Scattered around the back room of the studio space, you see evidence of all of Hattie’s weird and wonderful experiments. A single bright purple bulb poking up from a Kenzan. Bunches of wisteria – which Hattie picked beside the train tracks this morning – waving their arms around. A carnivorous plant with test tubes for flowers, waiting for an unsuspecting fly. 100 orchids laid out like a purple rug. It’s obvious that she’s gifted.
It’s creations like these that have sparked an ever increasing interest in Hattie and her way of seeing the world. A few years ago, she was a 22 year old working a 9-5 in corporate HR. On a whim, she dumped her job and decided to follow her life long passion for flowers, enrolling in a floristry TAFE course. She found the and structure of floristry restrictive, but learned the fundamentals and decided to go out on her own immediately.
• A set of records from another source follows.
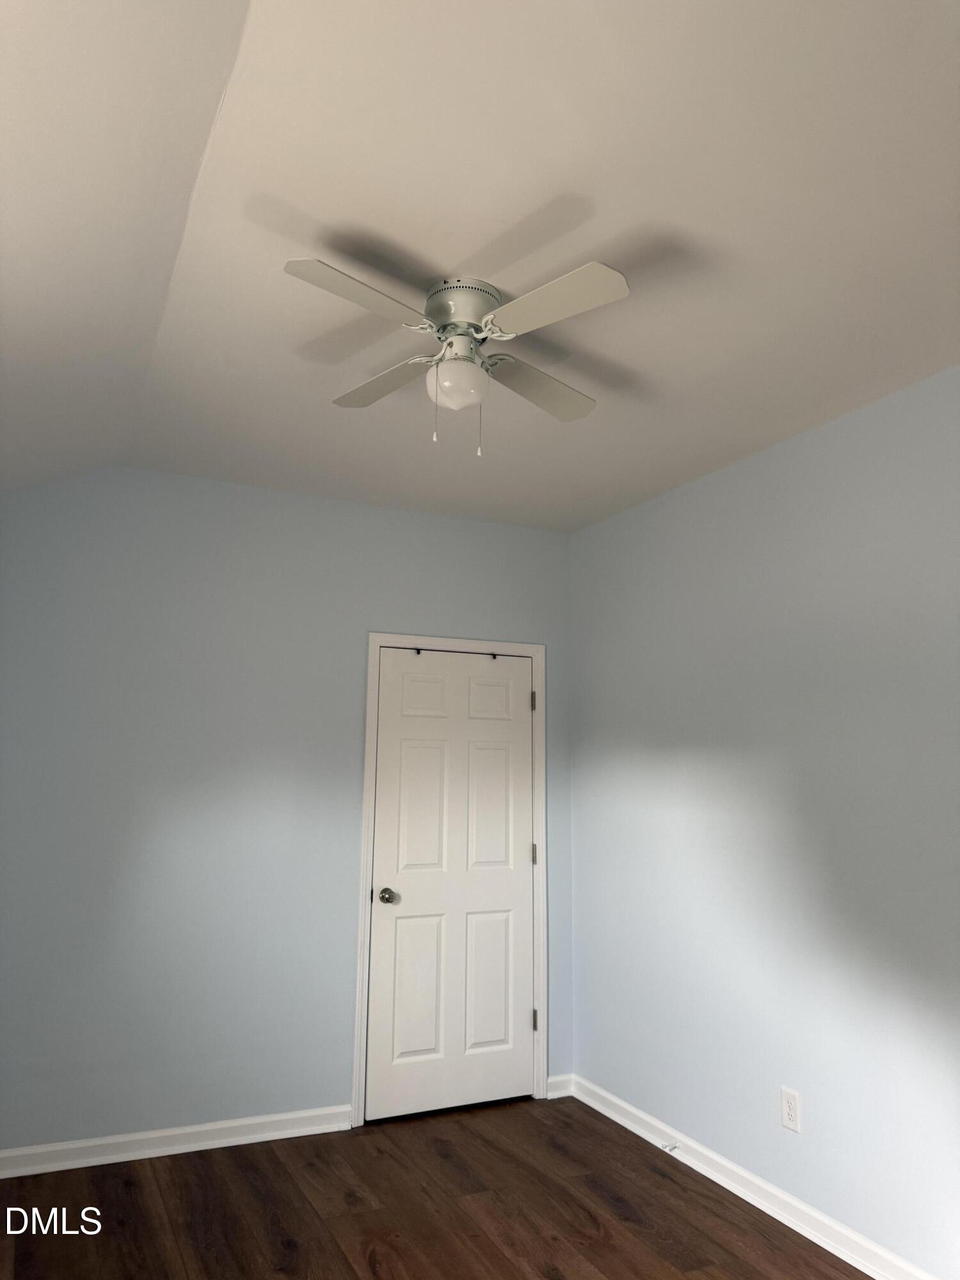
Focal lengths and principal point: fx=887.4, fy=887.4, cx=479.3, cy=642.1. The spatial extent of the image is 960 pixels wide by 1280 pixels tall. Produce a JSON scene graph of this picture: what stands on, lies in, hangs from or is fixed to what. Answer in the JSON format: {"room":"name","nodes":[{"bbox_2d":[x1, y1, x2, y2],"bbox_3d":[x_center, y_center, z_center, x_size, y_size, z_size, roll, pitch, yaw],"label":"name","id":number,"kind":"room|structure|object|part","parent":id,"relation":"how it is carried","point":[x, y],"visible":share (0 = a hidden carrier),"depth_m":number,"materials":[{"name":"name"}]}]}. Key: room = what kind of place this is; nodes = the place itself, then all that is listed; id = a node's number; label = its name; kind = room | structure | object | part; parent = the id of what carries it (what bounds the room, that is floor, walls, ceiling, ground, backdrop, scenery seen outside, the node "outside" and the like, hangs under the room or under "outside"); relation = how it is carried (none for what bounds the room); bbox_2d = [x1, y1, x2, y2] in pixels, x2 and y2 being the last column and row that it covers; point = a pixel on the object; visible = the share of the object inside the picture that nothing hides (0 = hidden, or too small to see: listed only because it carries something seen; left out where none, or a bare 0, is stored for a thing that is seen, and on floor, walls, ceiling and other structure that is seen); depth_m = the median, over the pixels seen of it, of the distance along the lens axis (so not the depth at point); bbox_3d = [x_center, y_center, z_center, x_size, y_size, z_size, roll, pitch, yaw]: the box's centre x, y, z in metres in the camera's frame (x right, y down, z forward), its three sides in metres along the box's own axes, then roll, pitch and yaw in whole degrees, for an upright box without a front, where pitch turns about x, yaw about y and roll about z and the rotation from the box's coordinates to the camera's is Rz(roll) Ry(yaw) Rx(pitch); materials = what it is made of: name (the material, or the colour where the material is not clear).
{"room":"bedroom","nodes":[
{"label":"bedroom","id":0,"kind":"room"},
{"bbox_2d":[0,466,576,1154],"bbox_3d":[-0.940,0.653,3.797,3.116,2.726,0.125,5,-11,-24],"label":"back wall","id":1,"kind":"structure","parent":0,"point":[233,488],"depth_m":3.64,"materials":[{"name":"paint"}]},
{"bbox_2d":[0,1104,354,1178],"bbox_3d":[-1.404,1.896,3.309,1.921,0.087,0.021,5,-11,-24],"label":"baseboard","id":2,"kind":"structure","parent":1,"relation":"attached to","point":[109,1141],"depth_m":3.40,"materials":[{"name":"white paint"}]},
{"bbox_2d":[350,631,548,1129],"bbox_3d":[-0.109,1.021,4.050,0.928,2.118,0.020,5,-11,-24],"label":"door frame","id":3,"kind":"structure","parent":1,"relation":"attached to","point":[378,644],"depth_m":4.08,"materials":[{"name":"white paint"}]},
{"bbox_2d":[366,648,537,1123],"bbox_3d":[-0.101,1.053,4.041,0.805,2.019,0.101,5,-11,-24],"label":"door","id":4,"kind":"structure","parent":3,"relation":"in","point":[520,875],"depth_m":4.04,"materials":[{"name":"white paint"}]},
{"bbox_3d":[-0.401,1.116,3.888,0.081,0.062,0.104,5,-11,-24],"label":"doorknob","id":5,"kind":"part","parent":4,"relation":"part of","materials":[{"name":"silver metal"}]},
{"bbox_3d":[-0.273,1.517,3.887,0.250,0.638,0.052,5,-11,-24],"label":"panel","id":6,"kind":"part","parent":4,"relation":"part of","materials":[{"name":"white paint"}]},
{"bbox_2d":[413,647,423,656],"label":"door hook","id":7,"kind":"object","parent":4,"relation":"attached to","point":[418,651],"visible":0.98,"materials":[{"name":"black metal"}]},
{"bbox_2d":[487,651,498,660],"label":"door hook","id":8,"kind":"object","parent":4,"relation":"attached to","point":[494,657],"visible":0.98,"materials":[{"name":"black metal"}]},
{"bbox_3d":[-0.260,0.767,4.029,0.266,0.706,0.057,5,-11,-24],"label":"panel","id":9,"kind":"part","parent":4,"relation":"part of","materials":[{"name":"white paint"}]},
{"bbox_3d":[-0.257,0.276,4.134,0.244,0.204,0.046,5,-11,-24],"label":"panel","id":10,"kind":"part","parent":4,"relation":"part of","materials":[{"name":"white paint"}]},
{"bbox_3d":[0.033,1.549,4.036,0.256,0.614,0.050,5,-11,-24],"label":"panel","id":11,"kind":"part","parent":4,"relation":"part of","materials":[{"name":"white paint"}]},
{"bbox_3d":[0.043,0.289,4.256,0.256,0.206,0.048,5,-11,-24],"label":"panel","id":12,"kind":"part","parent":4,"relation":"part of","materials":[{"name":"white paint"}]},
{"bbox_3d":[0.043,0.790,4.185,0.254,0.652,0.054,5,-11,-24],"label":"panel","id":13,"kind":"part","parent":4,"relation":"part of","materials":[{"name":"white paint"}]},
{"bbox_2d":[545,1074,574,1098],"bbox_3d":[0.372,2.046,4.088,0.139,0.087,0.019,5,-11,-24],"label":"baseboard","id":14,"kind":"structure","parent":1,"relation":"attached to","point":[557,1087],"depth_m":4.08,"materials":[{"name":"white paint"}]},
{"bbox_2d":[0,1095,871,1279],"bbox_3d":[-0.031,1.716,1.586,3.343,0.100,4.723,5,-11,-24],"label":"floor","id":15,"kind":"structure","parent":0,"point":[468,1133],"depth_m":2.95,"materials":[{"name":"brown wood"}]},
{"bbox_2d":[0,0,959,533],"bbox_3d":[0.141,-1.008,2.116,3.298,0.115,4.641,5,-11,-24],"label":"ceiling","id":16,"kind":"structure","parent":0,"point":[484,232],"depth_m":2.04,"materials":[{"name":"white paint"}]},
{"bbox_2d":[284,256,628,458],"bbox_3d":[-0.048,-0.704,2.347,0.821,0.456,0.821,0,-10,5],"label":"ceiling fan","id":17,"kind":"object","parent":16,"relation":"attached to","point":[602,270],"visible":0.98,"depth_m":2.30,"materials":[{"name":"white wood"}]},
{"bbox_3d":[-0.283,-0.793,2.060,0.381,0.037,0.249,5,-11,-24],"label":"blade","id":18,"kind":"part","parent":17,"relation":"part of","materials":[{"name":"white wood"}]},
{"bbox_3d":[-0.267,-0.715,2.490,0.249,0.034,0.404,5,-11,-24],"label":"blade","id":19,"kind":"part","parent":17,"relation":"part of","materials":[{"name":"white wood"}]},
{"bbox_2d":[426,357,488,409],"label":"fan light","id":20,"kind":"object","parent":17,"relation":"attached to","point":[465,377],"visible":0.98,"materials":[{"name":"white glass"}]},
{"bbox_3d":[-0.048,-0.880,2.412,0.206,0.111,0.216,5,-11,-24],"label":"motor housing","id":21,"kind":"part","parent":17,"relation":"part of","materials":[{"name":"white metal"}]},
{"bbox_3d":[0.153,-0.701,2.497,0.415,0.037,0.258,5,-11,-24],"label":"blade","id":22,"kind":"part","parent":17,"relation":"part of","materials":[{"name":"white wood"}]},
{"bbox_3d":[0.162,-0.781,2.085,0.269,0.038,0.384,5,-11,-24],"label":"blade","id":23,"kind":"part","parent":17,"relation":"part of","materials":[{"name":"white wood"}]},
{"bbox_2d":[567,361,959,1275],"bbox_3d":[1.389,0.482,2.557,0.126,2.701,4.298,5,-11,-24],"label":"right wall","id":24,"kind":"structure","parent":0,"point":[824,431],"depth_m":3.06,"materials":[{"name":"paint"}]},
{"bbox_2d":[567,1074,940,1279],"bbox_3d":[1.302,1.770,2.331,0.020,0.088,4.036,5,-11,-24],"label":"baseboard","id":25,"kind":"structure","parent":24,"relation":"attached to","point":[866,1270],"depth_m":3.03,"materials":[{"name":"white paint"}]},
{"bbox_2d":[660,1140,680,1151],"bbox_3d":[0.729,1.936,3.405,0.072,0.025,0.023,5,-11,-24],"label":"door stop","id":26,"kind":"object","parent":25,"relation":"attached to","point":[673,1147],"visible":0.98,"depth_m":3.40,"materials":[{"name":"white"}]},
{"bbox_2d":[780,1086,801,1132],"bbox_3d":[1.037,1.560,2.963,0.008,0.124,0.076,5,-11,-24],"label":"wall socket","id":27,"kind":"object","parent":24,"relation":"attached to","point":[790,1117],"visible":0.99,"depth_m":2.96,"materials":[{"name":"white plastic"}]}
]}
Fast forward to 2018 and Hattie was a hit at Flowering Now, a show held by a collection of Melbourne’s leading florists in the Collingwood Arts Precinct. Her Instagram following grows every week, thanks to demand from creative directors, magazines and publications and event organisers who want to feature her work. Just yesterday she was written up in Vice Australia. Today she’s putting together flowers for Criteria Collection. On the weekend she’s doing the flowers for an Australia wide event by a credit card brand.
At weddings and events she tries to stick to brief, but often feels inclined to wing it based on what is at the market that morning. Often, she says, an event organiser wants 90 bunches of Hydrangea, “When they just don’t exist right now.” Instead of following orders, she trusts her instincts and let’s her creativity guide her to places where people who plan too rigidly can never go.
As to how we met Hattie, she visits the Jardan Richmond showroom every week with a fresh assortment of flowers. She says that Tuesday afternoons are both a time to experiment with new ideas on the commercial run and a great time to catch up with her mother, who comes along. “She’s a very stylish woman, a hugely positive influence.” Together, they drop off flowers to “designer stores and posh butchers.” “The corporate run is such a great way to educate customers and try new things.”
It’s also a driver of new ideas, she says. “I’ll be out driving and then i’ll just see the potential in something.”